Die Pflaumen finden hauptsächlich Verwendung als Obst, frisch, eingemacht und getrocknet. Getrocknete Pflaumen (Backpflaumen) bilden einen wichtigen Handelsartikel; von den deutschen sind die Thüringer oder Saalpflaumen bevorzugt, auch die bayrischen oder fränkischen und die böhmischen. Große Geschäfte in Pflaumen machen mehrere Gegenden in Frankreich, von wo besonders die Prünellen u. Katharinenpflaumen kommen. Die größten und besten sind aber die türkischen Pflaumen aus den Ländern der untern Donau (Bosnien, Serbien, Dalmatien), die vielfach selbst nach Amerika ausgeführt werden. Auch Pflaumenmus wird in großen Quantitäten hergestellt; vgl. Obst (Verwertung), S. 882.

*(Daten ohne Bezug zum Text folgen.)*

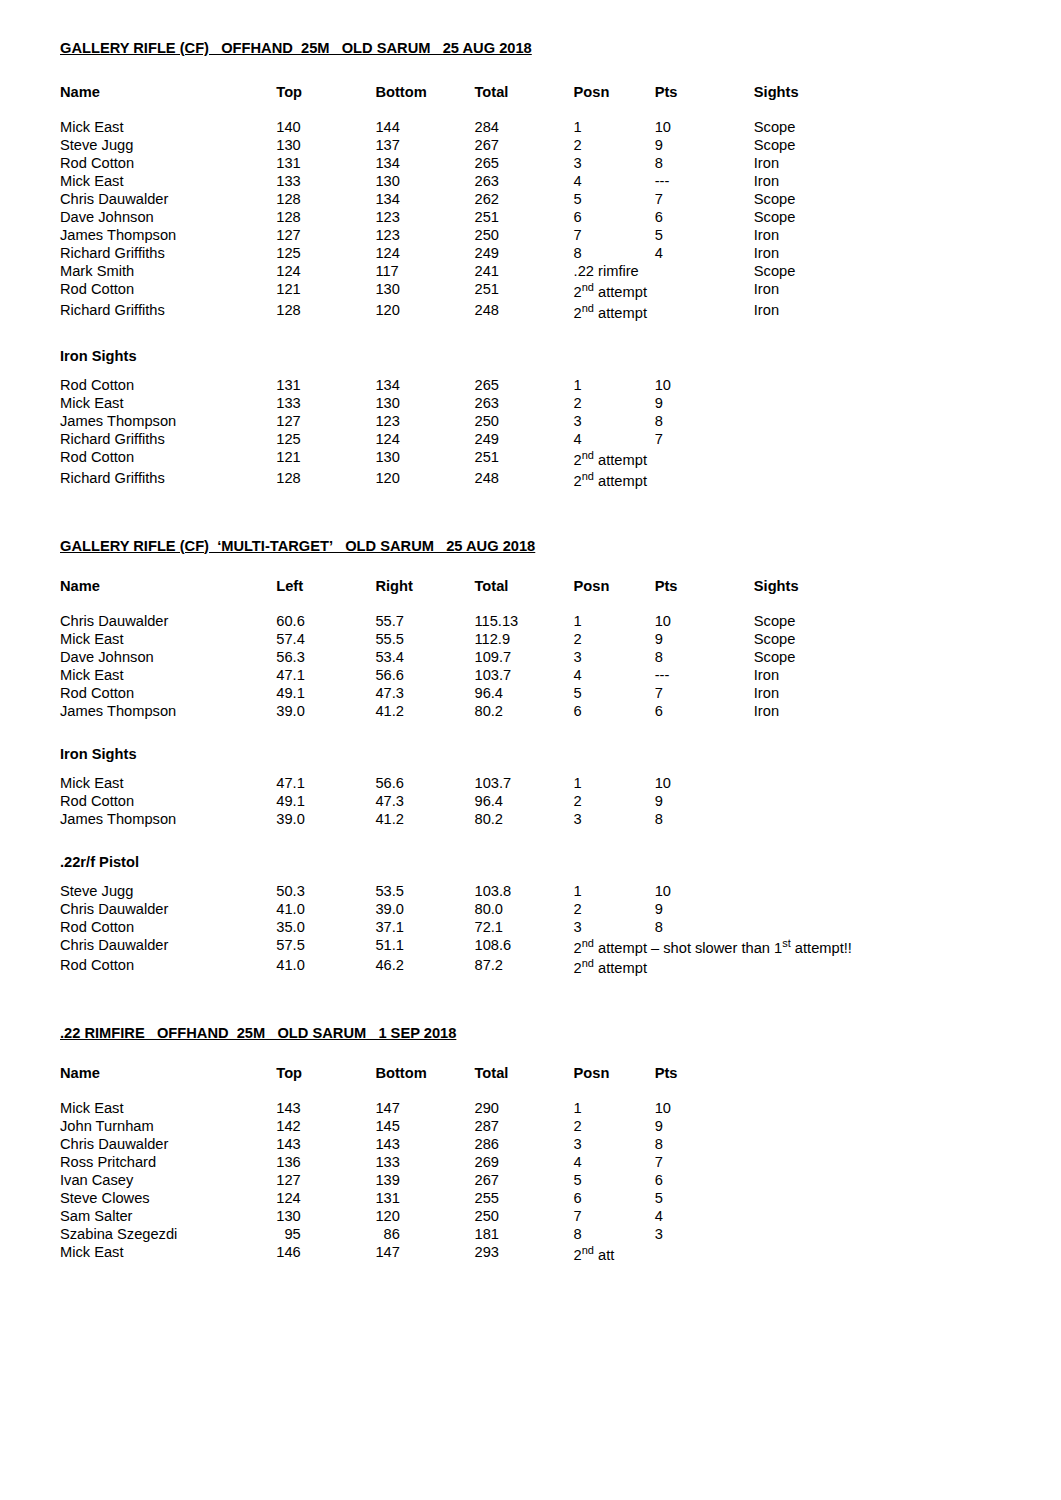GALLERY RIFLE (CF) OFFHAND 25M OLD SARUM 25 AUG 2018
| Name | Top | Bottom | Total | Posn | Pts | Sights |
| --- | --- | --- | --- | --- | --- | --- |
| Mick East | 140 | 144 | 284 | 1 | 10 | Scope |
| Steve Jugg | 130 | 137 | 267 | 2 | 9 | Scope |
| Rod Cotton | 131 | 134 | 265 | 3 | 8 | Iron |
| Mick East | 133 | 130 | 263 | 4 | --- | Iron |
| Chris Dauwalder | 128 | 134 | 262 | 5 | 7 | Scope |
| Dave Johnson | 128 | 123 | 251 | 6 | 6 | Scope |
| James Thompson | 127 | 123 | 250 | 7 | 5 | Iron |
| Richard Griffiths | 125 | 124 | 249 | 8 | 4 | Iron |
| Mark Smith | 124 | 117 | 241 | .22 rimfire | Scope |
| Rod Cotton | 121 | 130 | 251 | 2 nd attempt | Iron |
| Richard Griffiths | 128 | 120 | 248 | 2 nd attempt | Iron |
Iron Sights
| Rod Cotton | 131 | 134 | 265 | 1 | 10 | |
| Mick East | 133 | 130 | 263 | 2 | 9 | |
| James Thompson | 127 | 123 | 250 | 3 | 8 | |
| Richard Griffiths | 125 | 124 | 249 | 4 | 7 | |
| Rod Cotton | 121 | 130 | 251 | 2 nd attempt | |
| Richard Griffiths | 128 | 120 | 248 | 2 nd attempt | |
GALLERY RIFLE (CF) ‘MULTI-TARGET’ OLD SARUM 25 AUG 2018
| Name | Left | Right | Total | Posn | Pts | Sights |
| --- | --- | --- | --- | --- | --- | --- |
| Chris Dauwalder | 60.6 | 55.7 | 115.13 | 1 | 10 | Scope |
| Mick East | 57.4 | 55.5 | 112.9 | 2 | 9 | Scope |
| Dave Johnson | 56.3 | 53.4 | 109.7 | 3 | 8 | Scope |
| Mick East | 47.1 | 56.6 | 103.7 | 4 | --- | Iron |
| Rod Cotton | 49.1 | 47.3 | 96.4 | 5 | 7 | Iron |
| James Thompson | 39.0 | 41.2 | 80.2 | 6 | 6 | Iron |
Iron Sights
| Mick East | 47.1 | 56.6 | 103.7 | 1 | 10 | |
| Rod Cotton | 49.1 | 47.3 | 96.4 | 2 | 9 | |
| James Thompson | 39.0 | 41.2 | 80.2 | 3 | 8 | |
.22r/f Pistol
| Steve Jugg | 50.3 | 53.5 | 103.8 | 1 | 10 | |
| Chris Dauwalder | 41.0 | 39.0 | 80.0 | 2 | 9 | |
| Rod Cotton | 35.0 | 37.1 | 72.1 | 3 | 8 | |
| Chris Dauwalder | 57.5 | 51.1 | 108.6 | 2 nd attempt – shot slower than 1 st attempt!! |
| Rod Cotton | 41.0 | 46.2 | 87.2 | 2 nd attempt |
.22 RIMFIRE OFFHAND 25M OLD SARUM 1 SEP 2018
| Name | Top | Bottom | Total | Posn | Pts | |
| --- | --- | --- | --- | --- | --- | --- |
| Mick East | 143 | 147 | 290 | 1 | 10 | |
| John Turnham | 142 | 145 | 287 | 2 | 9 | |
| Chris Dauwalder | 143 | 143 | 286 | 3 | 8 | |
| Ross Pritchard | 136 | 133 | 269 | 4 | 7 | |
| Ivan Casey | 127 | 139 | 267 | 5 | 6 | |
| Steve Clowes | 124 | 131 | 255 | 6 | 5 | |
| Sam Salter | 130 | 120 | 250 | 7 | 4 | |
| Szabina Szegezdi | 95 | 86 | 181 | 8 | 3 | |
| Mick East | 146 | 147 | 293 | 2 nd att | |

Der P. gedeiht mit seinen nach der Oberfläche sich ausbreitenden Wurzeln am besten in einem warmen, etwas schweren, feuchten Boden in geschützter Lage. Dicht geschlossenes Pflanzen im Verband und in Abständen von 4, höchstens 5 m befördert das Wachstum, die Tragbarkeit und Dauer. Trefflich gedeihen die Bäume auch als Zwischenpflanzung in Obstplantagen zwischen Äpfeln. Sie liefern etwa 30 Ernten und räumen dann den Apfelbäumen den Platz. Man vermehrt sie durch Samen oder Wurzelausläufer und veredelt am besten durch Okulieren oder Kopulieren. Als Unterlage benutzt man Hauszwetsche oder Haferschlehe, auch die Kirschpflaume. Aus Wurzelausläufern erzogene Stämme haben wieder die Neigung zu starkem Austreiben von Wurzelschossen. Mehrere Sorten, wie Damaszene, Reineclaude, sind aus Samen ohne Veredelung in derselben Sorte fortzupflanzen. Man erzieht den P. meist als Hochstamm, weniger als Pyramide und nur ausnahmsweise als Spalierbaum. – Die Pflaume kam durch Alexander d. Gr. nach Griechenland. Die Römer lernten sie hauptsächlich durch die Kriegszüge des Pompejus kennen und zwar zuerst die Spillinge und Mirabellen. Die Zwetsche erscheint zuerst vor etwa 400 Jahren in Ungarn und dürfte dorthin aus Turkistan gelangt sein. Das Wort Zwetsche (Zwetschke), obwohl von slawischem Klang, kommt doch in der slawischen Sprache nicht vor und soll aus dem griech. damaskenon entstellt sein.